**PROBLEM**: Which of the lines in the data mention the string "providing"? List them all.

**RECORDED DATA**:
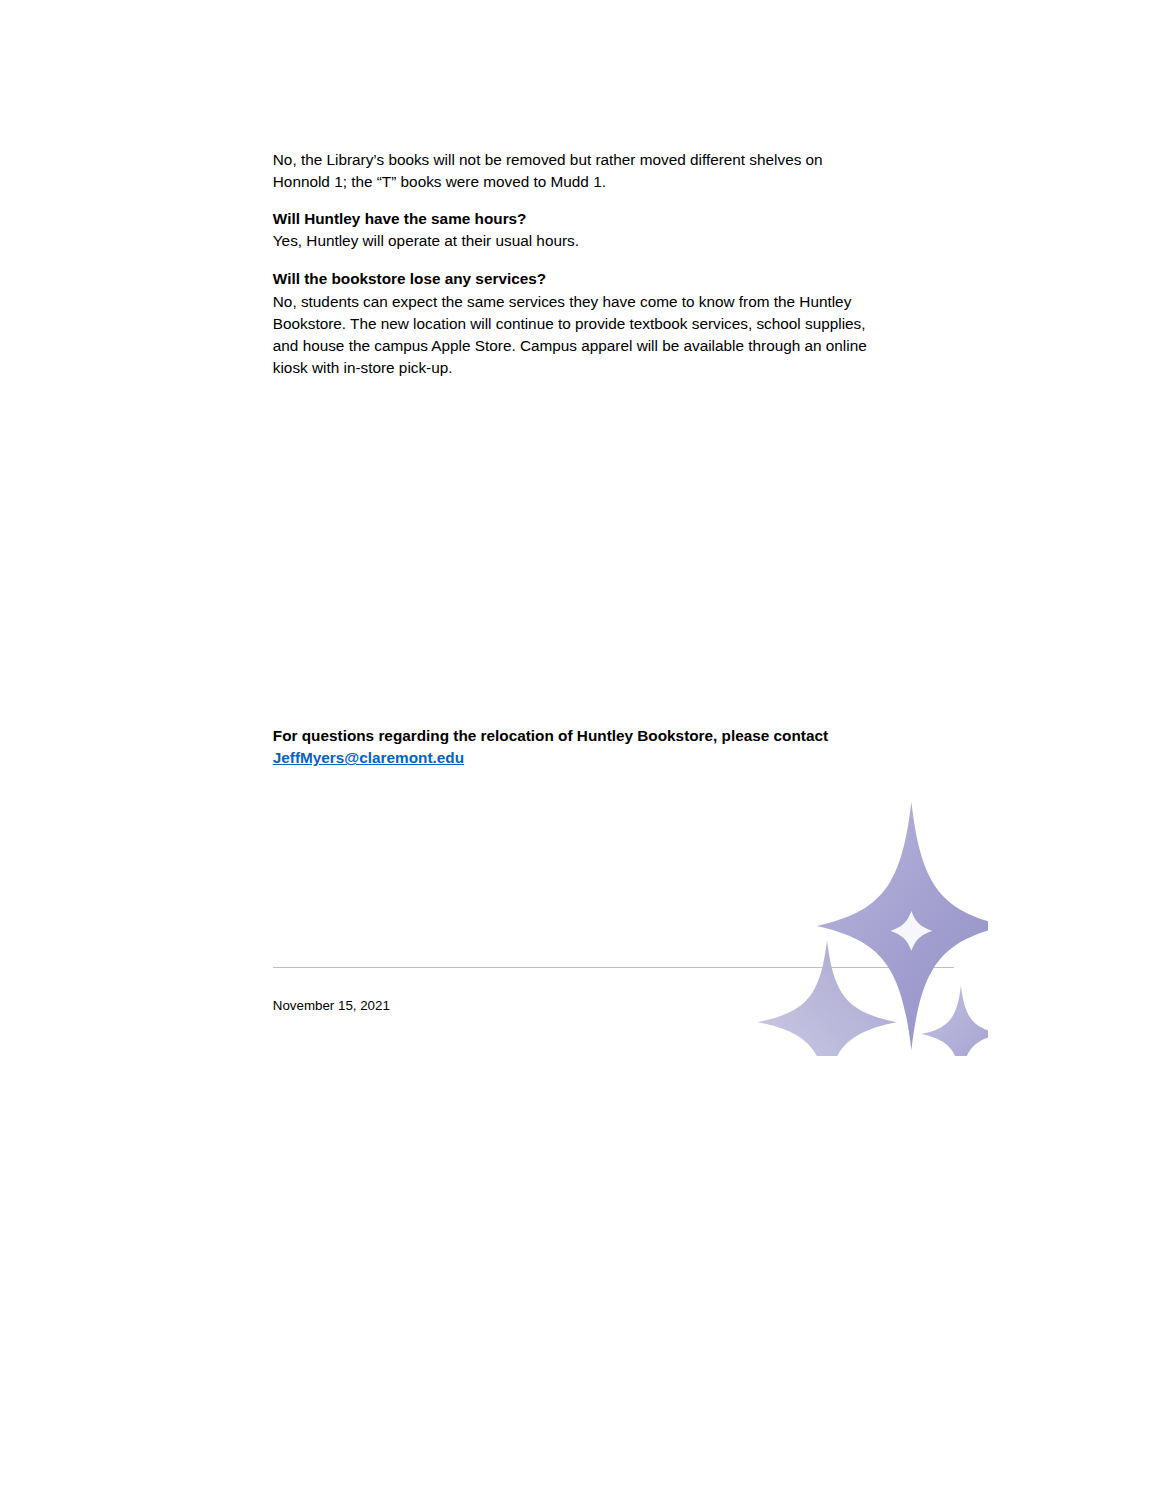No, the Library’s books will not be removed but rather moved different shelves on Honnold 1; the “T” books were moved to Mudd 1.
Will Huntley have the same hours?
Yes, Huntley will operate at their usual hours.
Will the bookstore lose any services?
No, students can expect the same services they have come to know from the Huntley Bookstore. The new location will continue to provide textbook services, school supplies, and house the campus Apple Store. Campus apparel will be available through an online kiosk with in-store pick-up.
For questions regarding the relocation of Huntley Bookstore, please contact
JeffMyers@claremont.edu
November 15, 2021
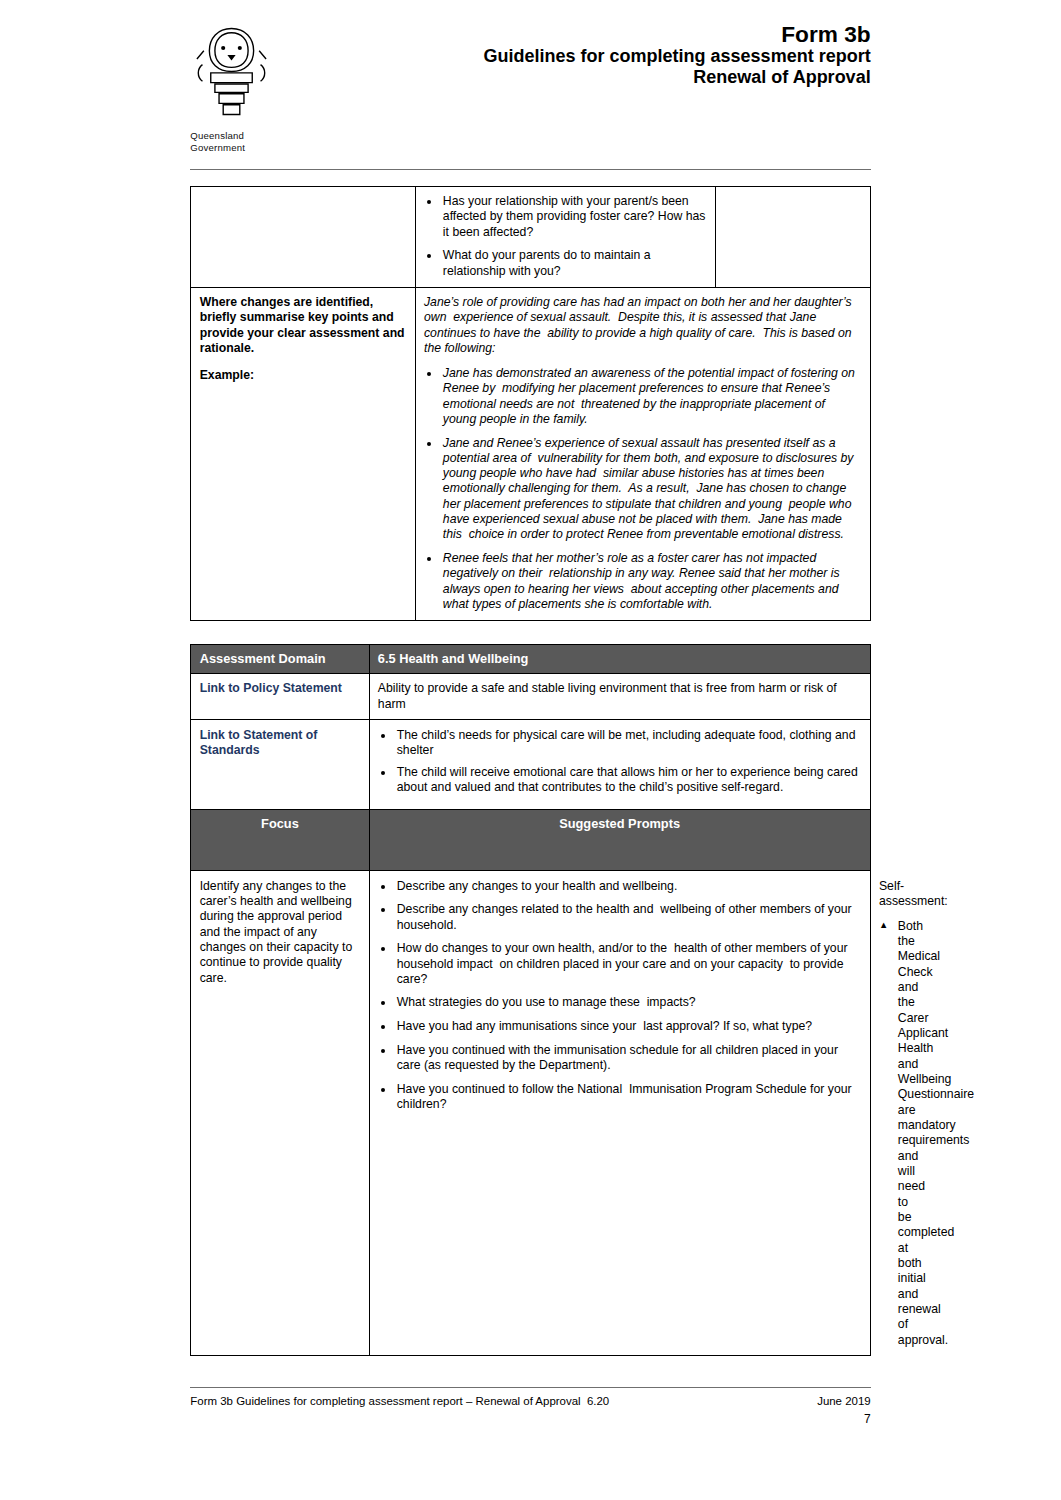Queensland
Government
Form 3b
Guidelines for completing assessment report
Renewal of Approval
| | Has your relationship with your parent/s been affected by them providing foster care? How has it been affected? What do your parents do to maintain a relationship with you? | |
| Where changes are identified, briefly summarise key points and provide your clear assessment and rationale. Example: | Jane’s role of providing care has had an impact on both her and her daughter’s own experience of sexual assault. Despite this, it is assessed that Jane continues to have the ability to provide a high quality of care. This is based on the following: Jane has demonstrated an awareness of the potential impact of fostering on Renee by modifying her placement preferences to ensure that Renee’s emotional needs are not threatened by the inappropriate placement of young people in the family. Jane and Renee’s experience of sexual assault has presented itself as a potential area of vulnerability for them both, and exposure to disclosures by young people who have had similar abuse histories has at times been emotionally challenging for them. As a result, Jane has chosen to change her placement preferences to stipulate that children and young people who have experienced sexual abuse not be placed with them. Jane has made this choice in order to protect Renee from preventable emotional distress. Renee feels that her mother’s role as a foster carer has not impacted negatively on their relationship in any way. Renee said that her mother is always open to hearing her views about accepting other placements and what types of placements she is comfortable with. |
| Assessment Domain | 6.5 Health and Wellbeing |
| --- | --- |
| Link to Policy Statement | Ability to provide a safe and stable living environment that is free from harm or risk of harm |
| Link to Statement of Standards | The child’s needs for physical care will be met, including adequate food, clothing and shelter The child will receive emotional care that allows him or her to experience being cared about and valued and that contributes to the child’s positive self-regard. |
| Focus | Suggested Prompts | Resources/Sources of Information |
| Identify any changes to the carer’s health and wellbeing during the approval period and the impact of any changes on their capacity to continue to provide quality care. | Describe any changes to your health and wellbeing. Describe any changes related to the health and wellbeing of other members of your household. How do changes to your own health, and/or to the health of other members of your household impact on children placed in your care and on your capacity to provide care? What strategies do you use to manage these impacts? Have you had any immunisations since your last approval? If so, what type? Have you continued with the immunisation schedule for all children placed in your care (as requested by the Department). Have you continued to follow the National Immunisation Program Schedule for your children? | Self-assessment: Both the Medical Check and the Carer Applicant Health and Wellbeing Questionnaire are mandatory requirements and will need to be completed at both initial and renewal of approval. |
Form 3b Guidelines for completing assessment report – Renewal of Approval 6.20
June 2019
7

**TASK ANSWER**:
| | Has your relationship with your parent/s been affected by them providing foster care? How has it been affected? What do your parents do to maintain a relationship with you? | |
| Where changes are identified, briefly summarise key points and provide your clear assessment and rationale. Example: | Jane’s role of providing care has had an impact on both her and her daughter’s own experience of sexual assault. Despite this, it is assessed that Jane continues to have the ability to provide a high quality of care. This is based on the following: Jane has demonstrated an awareness of the potential impact of fostering on Renee by modifying her placement preferences to ensure that Renee’s emotional needs are not threatened by the inappropriate placement of young people in the family. Jane and Renee’s experience of sexual assault has presented itself as a potential area of vulnerability for them both, and exposure to disclosures by young people who have had similar abuse histories has at times been emotionally challenging for them. As a result, Jane has chosen to change her placement preferences to stipulate that children and young people who have experienced sexual abuse not be placed with them. Jane has made this choice in order to protect Renee from preventable emotional distress. Renee feels that her mother’s role as a foster carer has not impacted negatively on their relationship in any way. Renee said that her mother is always open to hearing her views about accepting other placements and what types of placements she is comfortable with. |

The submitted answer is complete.